_WORK REQUEST_
Whenever the word "bubble" turns up in a line below, that line should be copied.

——

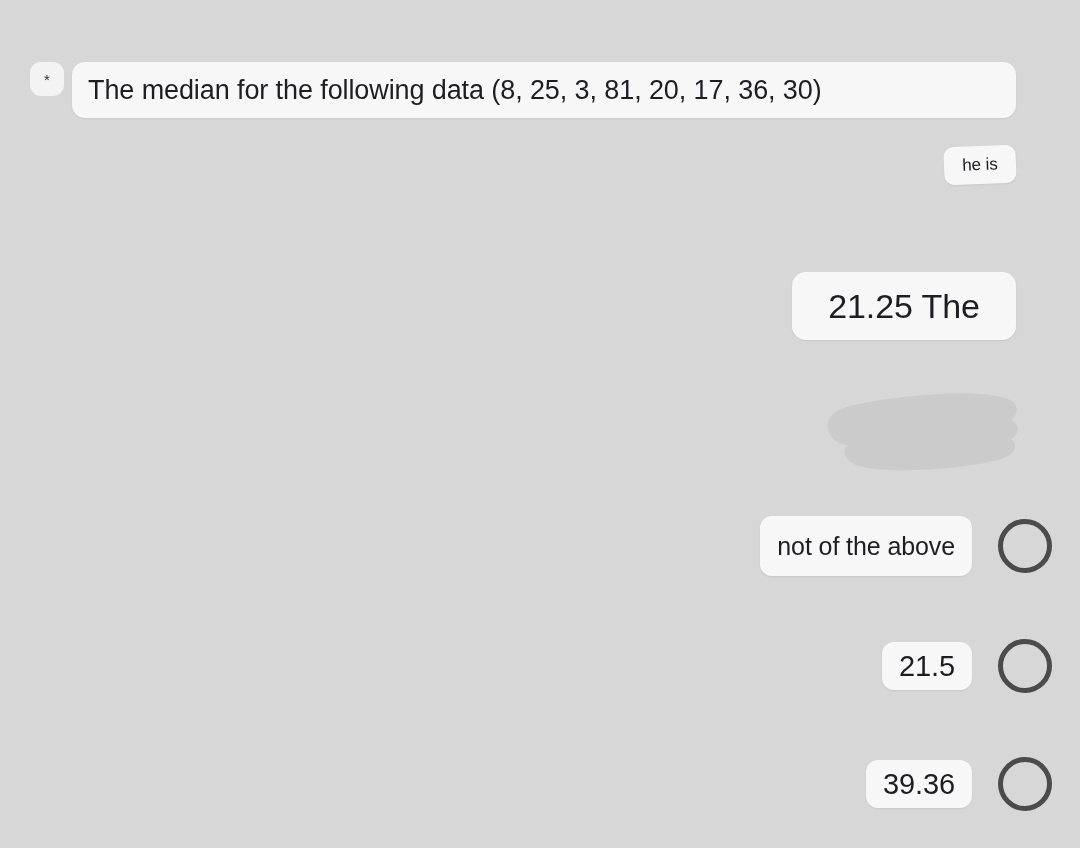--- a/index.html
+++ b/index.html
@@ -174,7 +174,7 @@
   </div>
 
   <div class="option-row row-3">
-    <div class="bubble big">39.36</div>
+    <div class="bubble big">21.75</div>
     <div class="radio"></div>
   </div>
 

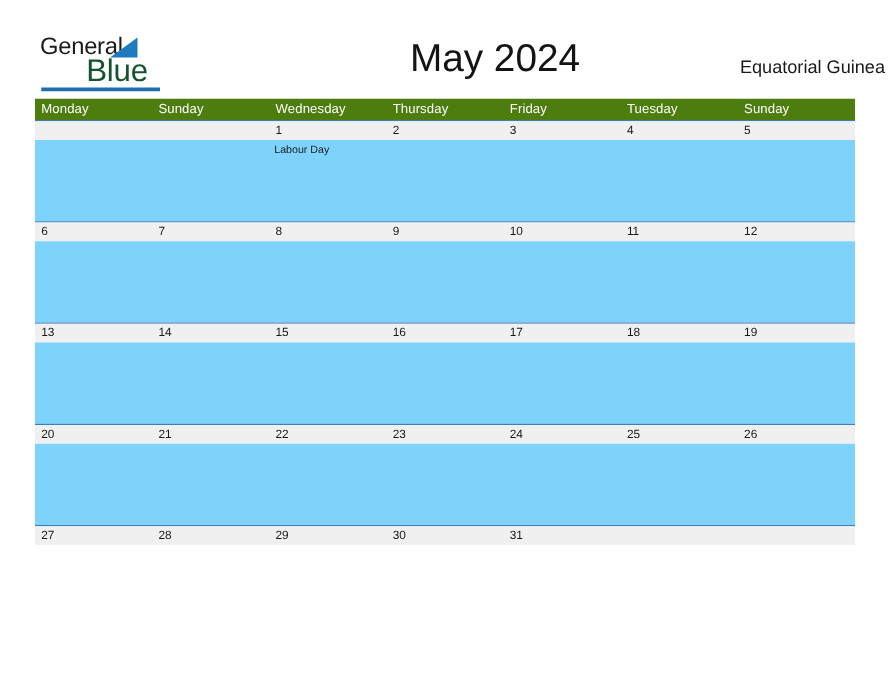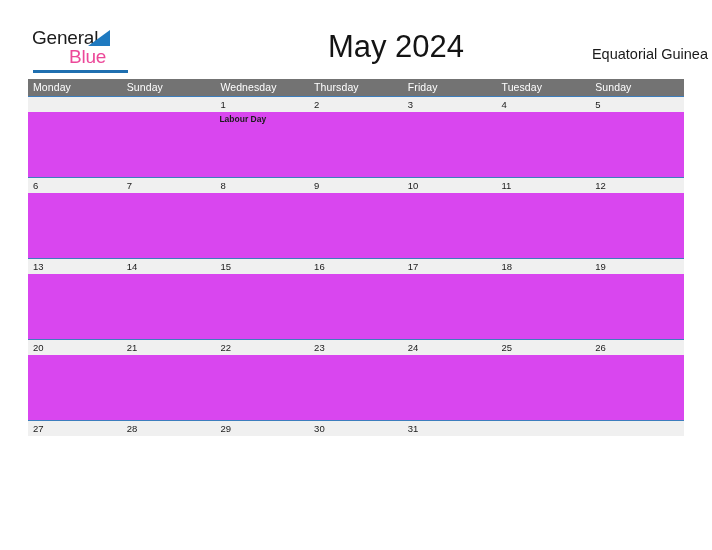--- a/index.html
+++ b/index.html
@@ -64,9 +64,9 @@
     position: absolute;
     left: 37px;
     top: 19px;
-    font-size: 19px;
+    font-size: 25px;
     letter-spacing: -0.2px;
-    color: #ec4899;
+    color: #14532d;
     line-height: 20px;
     text-align: center;
   }

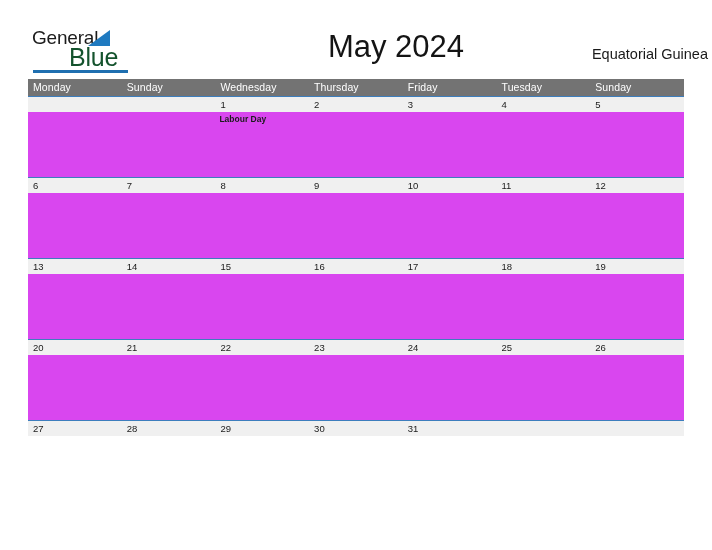--- a/index.html
+++ b/index.html
@@ -115,7 +115,7 @@
     display: flex;
     width: 656px;
     height: 17px;
-    background: #737373;
+    background: #4d7c0f;
   }
   .weekday {
     flex: 0 0 93.714px;

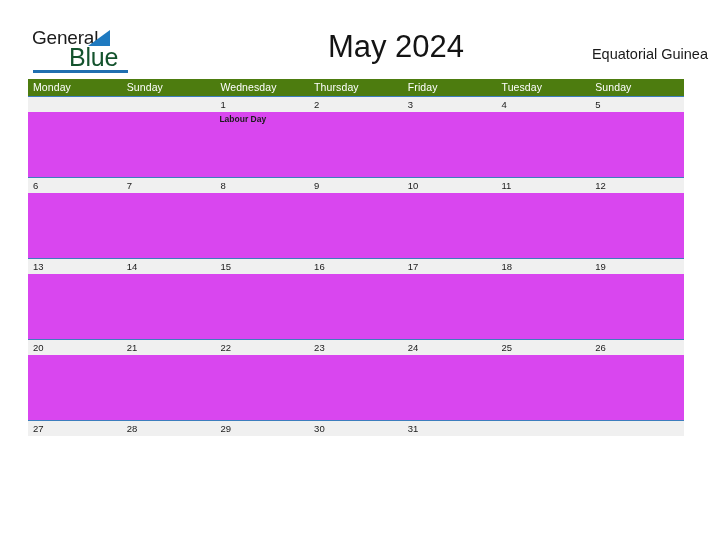--- a/index.html
+++ b/index.html
@@ -163,8 +163,7 @@
     display: flex;
     width: 656px;
     height: 65px;
-    background: #d946ef;
-    font-weight: bold;
+    background: #7dd3fc;
   }
   .event-cell {
     flex: 0 0 93.714px;

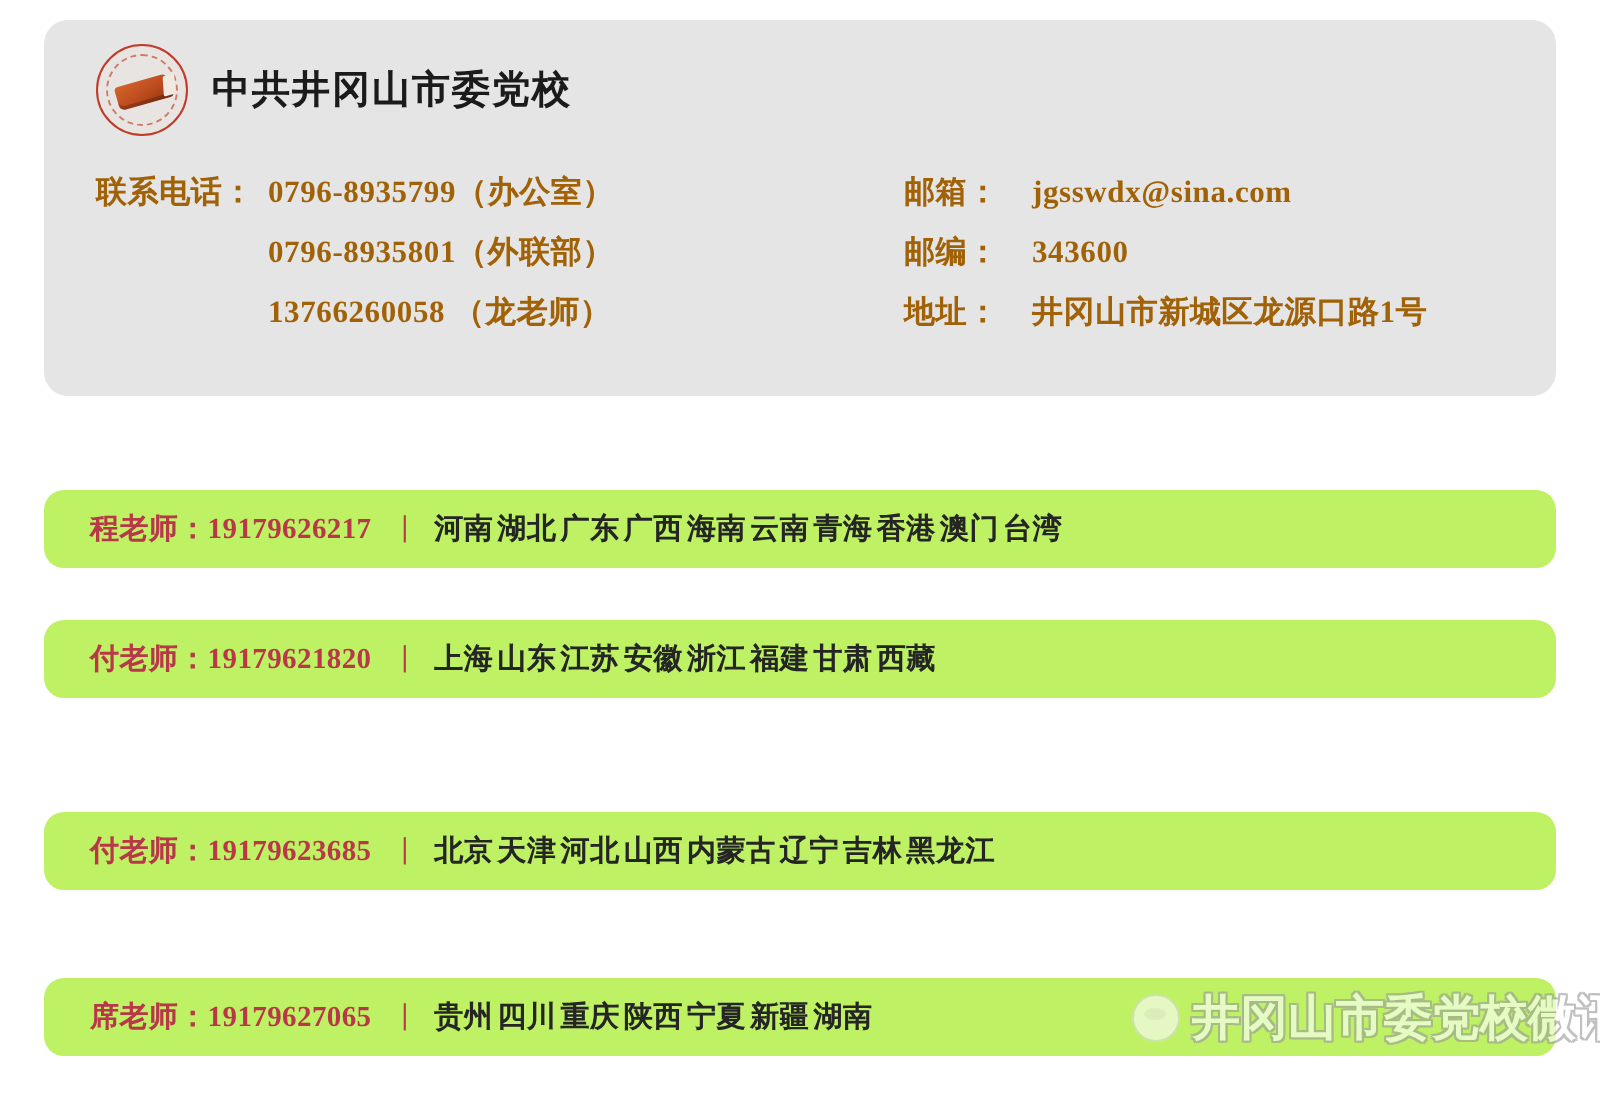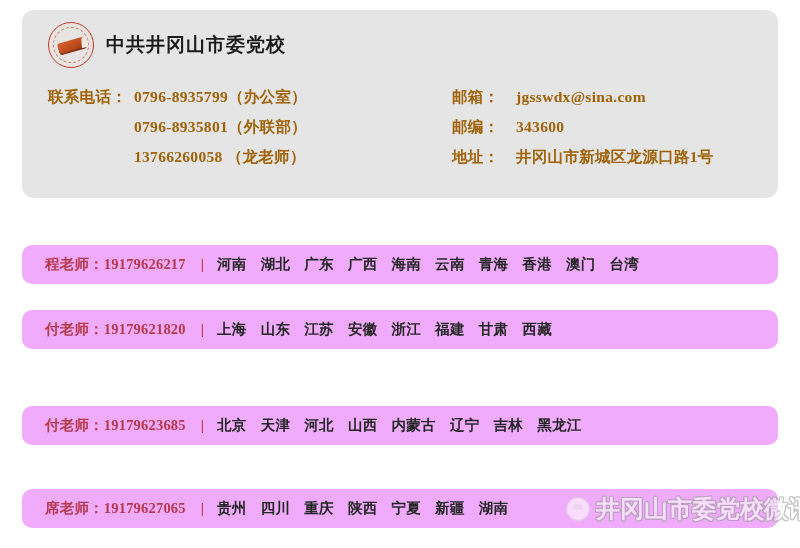--- a/index.html
+++ b/index.html
@@ -150,7 +150,7 @@
     left: 22px;
     width: 756px;
     height: 39px;
-    background: #f0abfc;
+    background: #bef264;
     border-radius: 10px;
     box-sizing: border-box;
     display: flex;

——

_WRITTEN SOLUTION_
-    <div class="bubble big">39.36</div>
+    <div class="bubble big">21.75</div>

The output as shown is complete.